Early on, a lot of frustration was directed at Unreal Engine 5, but the deeper issue was design decisions. The game pushes visual complexity far beyond what its art style traditionally needs. Borderlands was never about ultra realistic graphics, but Borderlands 4 behaves like it is, and the frame rates show it.

Post launch patches have cleaned up stability and improved things somewhat, but the damage to player sentiment is done. The game now runs reasonably well, just not well enough to justify the hardware it seems to expect from players.

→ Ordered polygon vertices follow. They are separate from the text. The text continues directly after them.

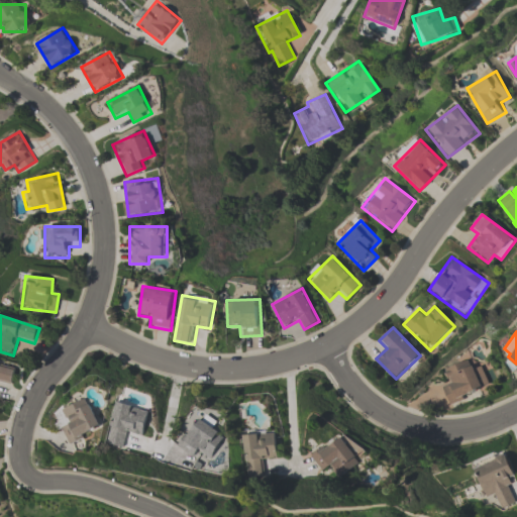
[(444,371),(449,382),(441,386),(449,404),(485,389),(472,358),(444,371)]
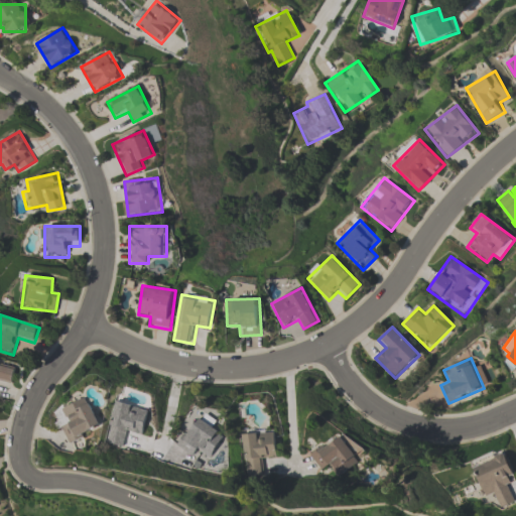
[(0,362),(0,383),(12,386),(16,367),(0,362)]
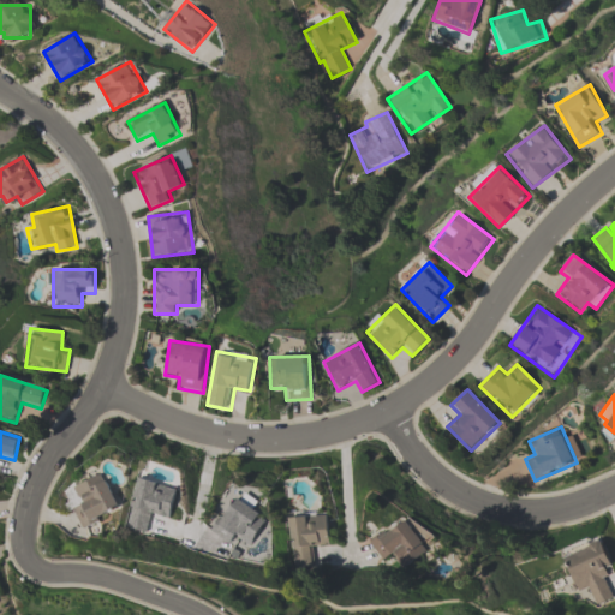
[(84,530),(123,509),(103,472),(65,493),(84,530)]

Gears of War Reloaded: Handheld Heartbreak

Gears of War Reloaded is a remaster of a remaster. On desktop GPUs from the last six years, performance is generally fine even at high settings. The real issue appears on handheld gaming PCs like the Asus ROG Ally.

For what is essentially an older game with updated lighting, it has no business struggling as much as it does on portable hardware. Even with a custom low quality preset and FSR Balanced upscaling, keeping a consistent 60 frames per second is very difficult. Outdoor scenes and heavy CPU workload push frame rates into the 30s with messy frame times, which makes the game feel choppy and unpleasant to play on a handheld.

What This Means For PC Gamers

Looking back at 2025, you can see a pattern. Many studios are comfortable shipping console like frame rates on PC, then relying on upscaling and frame generation to fill the gaps. When performance is treated as a core design goal, like in Battlefield 6 and Kingdom Come Deliverance 2, the results are impressive across a wide range of hardware. When it is not, you end up with titles that either demand extreme GPUs or still feel bad even when you throw powerful components at them.

The backlash around games such as Borderlands 4 and Monster Hunter Wilds might nudge publishers to prioritise PC optimisation more in 2026. At the same time, heavy ray tracing and advanced visual effects are not going away, and neither is the trend toward upscaling and frame generation as standard tools.

The good news is that the success of the best optimised games shows what is possible. If some studios can deliver big worlds, solid visuals, and great performance on mainstream CPUs and GPUs, others can follow. For PC players and hardware enthusiasts, that is the kind of pressure the industry needs.